People's Democracy

(Weekly Organ of the Communist Party of India (Marxist)


Vol. XXIX

No. 03

January 16, 2005

EDITORIAL

Heed The People's Mandate 

 

AT an event, organised by the FICCI and the Sriram Centre, in the capital, on India’s economic  priorities in the globalised world, leading luminaries advocating unbridled liberalisation gathered to urge the UPA government to press ahead full steam with such reforms. 

 

Economist Lord Meghnad Desai suggested “a grand coalition of the BJP with the Congress” designed to accelerate the rate of economic growth!  Nobel laureate Professor Amartya Sen, however, immediately disagreed highlighting his by now well-known positions on human development and welfare.  With the participation of the deputy chairman of the Planning Commission and many other economists who serve the government in the capacity of advisors and officials, this event is being seen as a build up to urge the UPA government to undertake a more proactive approach to economic reforms of liberalisation. 

 

There are two disturbing aspects that need to be noted. First, these suggestions reject with contempt the clear message given by the people in their verdict in 2004.  The election results have clearly shown that the people have voted for a change in government, amongst other things, (the defeat of the communal forces being a dominant objective) in order to bring about a shift in the focus of the economic policies being pursued by the earlier Vajpayee government. (The electoral defeats of Chandrababu Naidu and S M Krishna dramatically reinforce this trend.)  The focus of the economic policies ought to be people’s welfare and not merely the growth of corporate profit. It is such a shift that the people aspire for with the installation of the UPA government.  Much of the Common Minimum Programme (CMP) proposals have been made keeping in mind this precise nature of the people’s mandate.

 

It is precisely such a shift that the liberalisation pundits seek to prevent. They virtually urge the government to ignore one of the important messages contained in the people’s mandate.  The UPA government can, however, do so only at its own peril. 

 

The disastrous failure of the BJP’s campaigns of  `India shining’ and ‘feel good’ only underscore the reality that the benefits of the liberalisation reforms package was confined to a very thin upper strata of our society while the vast majority of our people saw a significant erosion in their standards of living. Instead of correcting this stark imbalance, the UPA government is being urged to proceed further with the same policies that, in the first place, brought about such growing inequalities. 

 

Secondly, in order to successfully market the pursuit of unbridled liberalisation, these economists adopt a dual track strategy.
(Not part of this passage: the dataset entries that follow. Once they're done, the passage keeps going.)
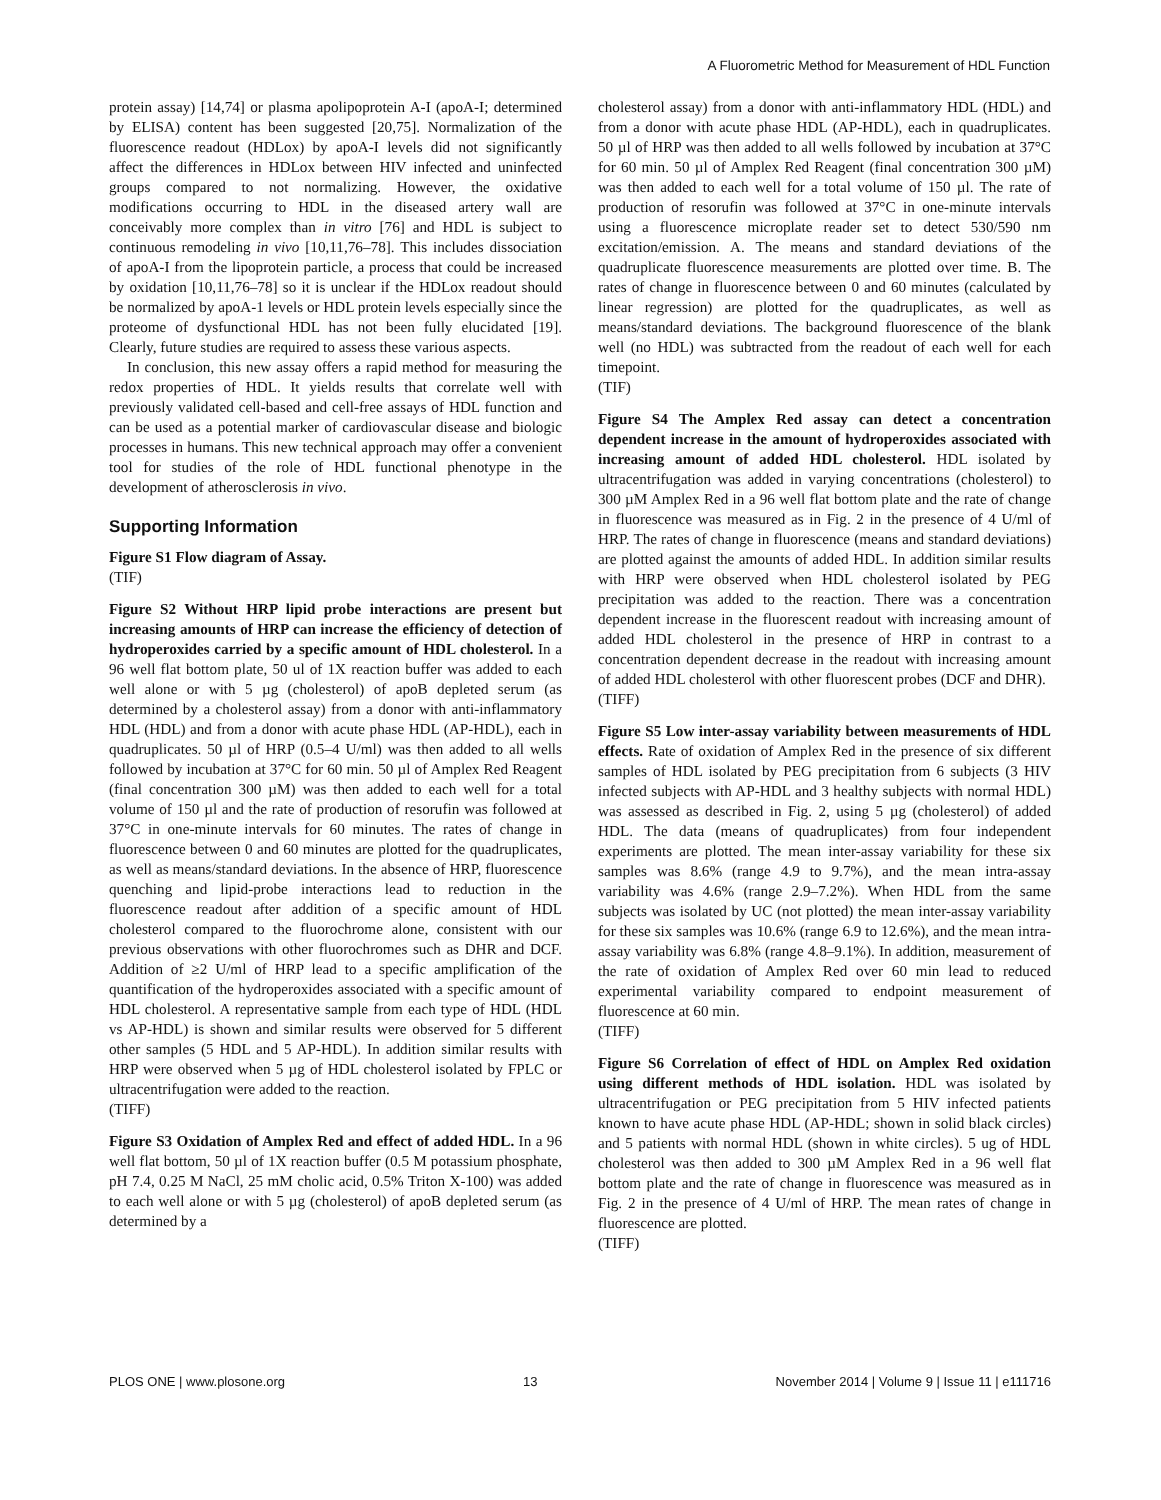A Fluorometric Method for Measurement of HDL Function
protein assay) [14,74] or plasma apolipoprotein A-I (apoA-I; determined by ELISA) content has been suggested [20,75]. Normalization of the fluorescence readout (HDLox) by apoA-I levels did not significantly affect the differences in HDLox between HIV infected and uninfected groups compared to not normalizing. However, the oxidative modifications occurring to HDL in the diseased artery wall are conceivably more complex than in vitro [76] and HDL is subject to continuous remodeling in vivo [10,11,76–78]. This includes dissociation of apoA-I from the lipoprotein particle, a process that could be increased by oxidation [10,11,76–78] so it is unclear if the HDLox readout should be normalized by apoA-1 levels or HDL protein levels especially since the proteome of dysfunctional HDL has not been fully elucidated [19]. Clearly, future studies are required to assess these various aspects.
In conclusion, this new assay offers a rapid method for measuring the redox properties of HDL. It yields results that correlate well with previously validated cell-based and cell-free assays of HDL function and can be used as a potential marker of cardiovascular disease and biologic processes in humans. This new technical approach may offer a convenient tool for studies of the role of HDL functional phenotype in the development of atherosclerosis in vivo.
Supporting Information
Figure S1 Flow diagram of Assay.
(TIF)
Figure S2 Without HRP lipid probe interactions are present but increasing amounts of HRP can increase the efficiency of detection of hydroperoxides carried by a specific amount of HDL cholesterol. In a 96 well flat bottom plate, 50 ul of 1X reaction buffer was added to each well alone or with 5 µg (cholesterol) of apoB depleted serum (as determined by a cholesterol assay) from a donor with anti-inflammatory HDL (HDL) and from a donor with acute phase HDL (AP-HDL), each in quadruplicates. 50 µl of HRP (0.5–4 U/ml) was then added to all wells followed by incubation at 37°C for 60 min. 50 µl of Amplex Red Reagent (final concentration 300 µM) was then added to each well for a total volume of 150 µl and the rate of production of resorufin was followed at 37°C in one-minute intervals for 60 minutes. The rates of change in fluorescence between 0 and 60 minutes are plotted for the quadruplicates, as well as means/standard deviations. In the absence of HRP, fluorescence quenching and lipid-probe interactions lead to reduction in the fluorescence readout after addition of a specific amount of HDL cholesterol compared to the fluorochrome alone, consistent with our previous observations with other fluorochromes such as DHR and DCF. Addition of ≥2 U/ml of HRP lead to a specific amplification of the quantification of the hydroperoxides associated with a specific amount of HDL cholesterol. A representative sample from each type of HDL (HDL vs AP-HDL) is shown and similar results were observed for 5 different other samples (5 HDL and 5 AP-HDL). In addition similar results with HRP were observed when 5 µg of HDL cholesterol isolated by FPLC or ultracentrifugation were added to the reaction.
(TIFF)
Figure S3 Oxidation of Amplex Red and effect of added HDL. In a 96 well flat bottom, 50 µl of 1X reaction buffer (0.5 M potassium phosphate, pH 7.4, 0.25 M NaCl, 25 mM cholic acid, 0.5% Triton X-100) was added to each well alone or with 5 µg (cholesterol) of apoB depleted serum (as determined by a
cholesterol assay) from a donor with anti-inflammatory HDL (HDL) and from a donor with acute phase HDL (AP-HDL), each in quadruplicates. 50 µl of HRP was then added to all wells followed by incubation at 37°C for 60 min. 50 µl of Amplex Red Reagent (final concentration 300 µM) was then added to each well for a total volume of 150 µl. The rate of production of resorufin was followed at 37°C in one-minute intervals using a fluorescence microplate reader set to detect 530/590 nm excitation/emission. A. The means and standard deviations of the quadruplicate fluorescence measurements are plotted over time. B. The rates of change in fluorescence between 0 and 60 minutes (calculated by linear regression) are plotted for the quadruplicates, as well as means/standard deviations. The background fluorescence of the blank well (no HDL) was subtracted from the readout of each well for each timepoint.
(TIF)
Figure S4 The Amplex Red assay can detect a concentration dependent increase in the amount of hydroperoxides associated with increasing amount of added HDL cholesterol. HDL isolated by ultracentrifugation was added in varying concentrations (cholesterol) to 300 µM Amplex Red in a 96 well flat bottom plate and the rate of change in fluorescence was measured as in Fig. 2 in the presence of 4 U/ml of HRP. The rates of change in fluorescence (means and standard deviations) are plotted against the amounts of added HDL. In addition similar results with HRP were observed when HDL cholesterol isolated by PEG precipitation was added to the reaction. There was a concentration dependent increase in the fluorescent readout with increasing amount of added HDL cholesterol in the presence of HRP in contrast to a concentration dependent decrease in the readout with increasing amount of added HDL cholesterol with other fluorescent probes (DCF and DHR).
(TIFF)
Figure S5 Low inter-assay variability between measurements of HDL effects. Rate of oxidation of Amplex Red in the presence of six different samples of HDL isolated by PEG precipitation from 6 subjects (3 HIV infected subjects with AP-HDL and 3 healthy subjects with normal HDL) was assessed as described in Fig. 2, using 5 µg (cholesterol) of added HDL. The data (means of quadruplicates) from four independent experiments are plotted. The mean inter-assay variability for these six samples was 8.6% (range 4.9 to 9.7%), and the mean intra-assay variability was 4.6% (range 2.9–7.2%). When HDL from the same subjects was isolated by UC (not plotted) the mean inter-assay variability for these six samples was 10.6% (range 6.9 to 12.6%), and the mean intra-assay variability was 6.8% (range 4.8–9.1%). In addition, measurement of the rate of oxidation of Amplex Red over 60 min lead to reduced experimental variability compared to endpoint measurement of fluorescence at 60 min.
(TIFF)
Figure S6 Correlation of effect of HDL on Amplex Red oxidation using different methods of HDL isolation. HDL was isolated by ultracentrifugation or PEG precipitation from 5 HIV infected patients known to have acute phase HDL (AP-HDL; shown in solid black circles) and 5 patients with normal HDL (shown in white circles). 5 ug of HDL cholesterol was then added to 300 µM Amplex Red in a 96 well flat bottom plate and the rate of change in fluorescence was measured as in Fig. 2 in the presence of 4 U/ml of HRP. The mean rates of change in fluorescence are plotted.
(TIFF)
PLOS ONE | www.plosone.org 13 November 2014 | Volume 9 | Issue 11 | e111716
The first concerns the doctoring of statistics to show that the reform process has reduced the number of poor in the country and, therefore, it is people oriented.  Such doctoring of statistics comes at a time when the country was witness to unprecedented starvation deaths and distress suicides by our brethren in rural India. 

 

A prominent cheer leader of the reform process states “only 1.5 per cent people said they were always hungry in  2002 during India’s worst drought”.  The others, we presume, who did not speak to this particular survey, must have simply dropped dead!  In any case, 1.5 per cent of India’s population is nearly two crore, or, 20 million people.

 

The other track, in fact, is more devious.  The deputy chairman of the Planning Commission is reported to have stated that the greatest challenge confronting the nation is to sell (sic!) economic reform policies in a manner that individuals begin to perceive them as inclusive.  The important words are to sell and perceive.  “The tolerance of an unequal outcome is higher when people at large begin to think that development will bring some good to them”.

 

In other words, the reform process may not bring any developmental benefits to the vast mass of the people, in fact, it may make their lives more miserable, but if these reforms are ‘packaged’ properly and ‘sold’ to the people in a manner that they ‘perceive’ them as being of some benefit, then the reform process can succeed.  Such is the propaganda technique to be employed to lull the people and mentally cushion their fall as the present set of unbridled policies of liberalisation continue to heap ruin on the vast majority of the people.

 

It is, indeed, unfortunate that apart from Professor Amartya Sen, there were few lone voices like that of Planning Commission member, Dr Abhijit Sen, and emeritus economist, Professor Y K Alagh, who stood up against these  proponents of unbridled liberalisation. 

 

Needless to add, the liberalisation drum-beaters will continue with their efforts to whip up a passionate propaganda blitz and create an orchestrated support base for such a reform process that continues to heap miseries on the vast majority of the people.  The UPA, on the other hand, will do well to realise that its existence in  government depends squarely on its commitment to reflect in its policies the people’s urge for a shift in the focus of economic policies.  Towards this end, the implementation of many of the policies outlined in the CMP becomes imperative.   The stability and the longevity of the UPA government rests primarily on its sincerity in implementing such pro-people provisions of the CMP.